Dia menjelaskan, BI juga melanjutkan pelonggaran ketentuan uang muka kredit atau pembiayaan kendaraan bermotor menjadi paling sedikit nol persen. "Ini untuk semua jenis kendaraan bermotor baru, untuk mendorong pertumbuhan kredit di sektor otomotif dengan tetap memperhatikan prinsip kehati-hatian dan manajemen risiko berlaku efektif 1 Januari hingga 31 Desember 2024," jelas Perry.
Perry memastikan, BI juga melonggarkan likuiditas dengan penurunan rasio Penyangga Likuiditas Makroprudensial (PLM) sebesar 100 basis poin (bps) dari enam persen menjadi lima persen untuk Bank Umum Konvensional (BUK). Penurunan tersebut dengan fleksibilitas repo sebesar lima persen dan rasio PLM syariah sebesar 100 bps dari 4,5 persen menjadi 3,5 persen untuk Bank Umum Syariah atau Unit Usaha Syariah (BUS/UUS) dengan fleksibilitas repo sebesar 3,5 persen.

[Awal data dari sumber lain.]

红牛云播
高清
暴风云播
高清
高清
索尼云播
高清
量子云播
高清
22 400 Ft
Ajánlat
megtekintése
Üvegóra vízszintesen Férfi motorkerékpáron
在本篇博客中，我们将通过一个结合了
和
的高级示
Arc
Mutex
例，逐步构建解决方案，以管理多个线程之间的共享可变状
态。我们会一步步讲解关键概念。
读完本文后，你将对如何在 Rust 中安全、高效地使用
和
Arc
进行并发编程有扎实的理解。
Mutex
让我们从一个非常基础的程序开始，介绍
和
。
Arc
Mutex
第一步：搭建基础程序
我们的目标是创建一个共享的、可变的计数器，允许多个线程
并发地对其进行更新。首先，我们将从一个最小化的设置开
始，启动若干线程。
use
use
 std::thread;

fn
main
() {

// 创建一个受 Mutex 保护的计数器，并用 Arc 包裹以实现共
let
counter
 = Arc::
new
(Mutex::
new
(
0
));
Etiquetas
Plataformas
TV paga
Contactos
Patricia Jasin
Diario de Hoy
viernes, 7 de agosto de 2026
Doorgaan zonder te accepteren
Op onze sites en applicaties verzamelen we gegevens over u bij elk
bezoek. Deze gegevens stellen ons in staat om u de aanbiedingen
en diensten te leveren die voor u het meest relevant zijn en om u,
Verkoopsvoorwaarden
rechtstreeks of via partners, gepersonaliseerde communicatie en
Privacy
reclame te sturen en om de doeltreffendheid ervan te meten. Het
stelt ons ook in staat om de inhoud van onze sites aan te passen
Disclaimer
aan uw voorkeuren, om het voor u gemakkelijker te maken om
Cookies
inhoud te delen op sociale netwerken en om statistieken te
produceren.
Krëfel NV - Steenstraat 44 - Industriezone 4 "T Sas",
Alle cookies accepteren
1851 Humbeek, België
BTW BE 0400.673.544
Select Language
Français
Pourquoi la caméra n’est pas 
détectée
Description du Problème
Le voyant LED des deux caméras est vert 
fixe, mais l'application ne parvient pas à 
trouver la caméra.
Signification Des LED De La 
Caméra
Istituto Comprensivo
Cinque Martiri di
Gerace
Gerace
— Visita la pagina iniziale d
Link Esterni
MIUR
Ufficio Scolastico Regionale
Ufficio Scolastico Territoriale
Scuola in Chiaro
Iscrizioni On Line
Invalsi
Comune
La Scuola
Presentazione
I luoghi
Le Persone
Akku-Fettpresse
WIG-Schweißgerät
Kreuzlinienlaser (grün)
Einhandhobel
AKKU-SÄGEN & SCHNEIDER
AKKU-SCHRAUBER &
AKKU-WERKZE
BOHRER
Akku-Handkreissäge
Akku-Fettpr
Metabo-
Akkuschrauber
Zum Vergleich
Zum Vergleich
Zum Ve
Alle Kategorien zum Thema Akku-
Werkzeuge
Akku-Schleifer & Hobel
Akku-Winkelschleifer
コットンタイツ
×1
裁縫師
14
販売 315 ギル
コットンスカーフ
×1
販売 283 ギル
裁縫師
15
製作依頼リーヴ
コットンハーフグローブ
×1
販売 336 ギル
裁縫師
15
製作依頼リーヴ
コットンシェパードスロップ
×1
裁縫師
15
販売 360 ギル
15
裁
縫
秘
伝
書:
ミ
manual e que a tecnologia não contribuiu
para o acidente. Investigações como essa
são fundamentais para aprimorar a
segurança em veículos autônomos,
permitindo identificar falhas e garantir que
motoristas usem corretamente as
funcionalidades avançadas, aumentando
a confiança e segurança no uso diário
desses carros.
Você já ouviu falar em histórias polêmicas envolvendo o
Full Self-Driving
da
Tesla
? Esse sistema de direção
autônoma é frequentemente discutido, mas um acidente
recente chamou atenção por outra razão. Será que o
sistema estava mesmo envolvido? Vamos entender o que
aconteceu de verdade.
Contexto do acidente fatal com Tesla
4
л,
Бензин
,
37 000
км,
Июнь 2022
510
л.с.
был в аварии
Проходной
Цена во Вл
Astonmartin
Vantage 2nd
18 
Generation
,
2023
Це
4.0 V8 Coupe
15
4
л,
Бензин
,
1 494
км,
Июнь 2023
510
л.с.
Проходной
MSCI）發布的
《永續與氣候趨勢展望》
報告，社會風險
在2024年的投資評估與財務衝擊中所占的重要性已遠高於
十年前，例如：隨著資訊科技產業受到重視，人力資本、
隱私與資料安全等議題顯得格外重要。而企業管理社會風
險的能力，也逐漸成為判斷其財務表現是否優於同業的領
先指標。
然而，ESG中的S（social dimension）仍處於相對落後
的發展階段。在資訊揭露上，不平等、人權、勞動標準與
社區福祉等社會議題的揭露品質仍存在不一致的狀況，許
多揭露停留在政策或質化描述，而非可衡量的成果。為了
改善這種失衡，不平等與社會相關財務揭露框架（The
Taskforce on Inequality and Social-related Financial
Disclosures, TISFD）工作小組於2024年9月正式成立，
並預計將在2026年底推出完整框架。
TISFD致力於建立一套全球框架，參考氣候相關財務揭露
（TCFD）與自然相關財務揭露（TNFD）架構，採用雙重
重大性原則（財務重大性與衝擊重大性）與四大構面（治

Perry memastikan, penurunan tersebut juga ditujukan untuk memberikan fleksibilitas pengelolaan likuiditas oleh perbankan. Khususnya dalam penyaluran kredit atau pembiayaan dan mendorong pendalaman pasar keuangan berlaku mulai 1 Desember 2023.
"BI juga memperkuat pendalaman kebijakan transparansi Suku Bunga Dasar Kredit (SBDK) dengan fokus pada suku bunga kredit per sektor ekonomi," ucap Perry.
Perry menegaskan, BI memperkuat stimulus kebijakan makroprudensial untuk mendorong pertumbuhan kredit atau pembiayaan perbankan melalui implementasi Kebijakan Insentif Likuiditas Makroprudensial (KLM). Khususnya kepada sektor-sektor prioritas, termasuk hilirisasi (minerba, pertanian, perkebunan, dan perikanan), perumahan (termasuk perumahan rakyat), dan pariwisata ekonomi kreatif, UMKM, KUR, Mikro, dan hijau bagi Bank Umum Konvensional (BUK) dan Bank Umum Syariah (BUS) atau Unit Usaha Syariah (UUS) yang mulai berlaku pada 1 Oktober 2023.